You can check if the row exists, and then INSERT or UPDATE, but this guarantees you will be performing two SQL operations instead of one:
- check if row exists
- insert or update row
A better solution is to always UPDATE first, and if no rows were updated, then do an INSERT, like so:
update table1
set name = 'val2', itemname = 'val3', itemcatName = 'val4', itemQty = 'val5'
where id = 'val1'
if @@ROWCOUNT = 0
insert into table1(id, name, itemname, itemcatName, itemQty)
values('val1', 'val2', 'val3', 'val4', 'val5')
This will either take one SQL operations, or two SQL operations, depending on whether the row already exists.

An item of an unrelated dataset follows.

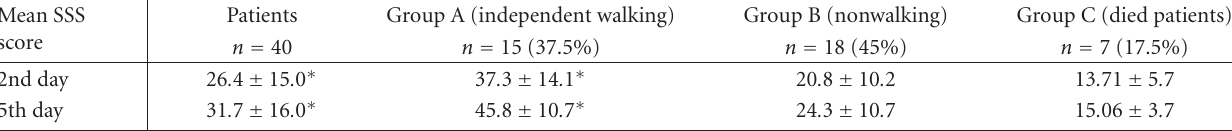
Table 1: Mean SSS scores of patients (a)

But if performance is really an issue, then you need to figure out if the operations are more likely to be INSERT's or UPDATE's. If UPDATE's are more common, do the above. If INSERT's are more common, you can do that in reverse, but you have to add error handling.
BEGIN TRY
insert into table1(id, name, itemname, itemcatName, itemQty)
values('val1', 'val2', 'val3', 'val4', 'val5')
END TRY
BEGIN CATCH
update table1
set name = 'val2', itemname = 'val3', itemcatName = 'val4', itemQty = 'val5'
where id = 'val1'
END CATCH
To be really certain if you need to do an UPDATE or INSERT, you have to do two operations within a single TRANSACTION. Theoretically, right after the first UPDATE or INSERT (or even the EXISTS check), but before the next INSERT/UPDATE statement, the database could have changed, causing the second statement to fail anyway. This is exceedingly rare, and the overhead for transactions may not be worth it.
Alternately, you can use a single SQL operation called MERGE to perform either an INSERT or an UPDATE, but that's also probably overkill for this one-row operation.
Consider reading about SQL transaction statements, race conditions, SQL MERGE statement.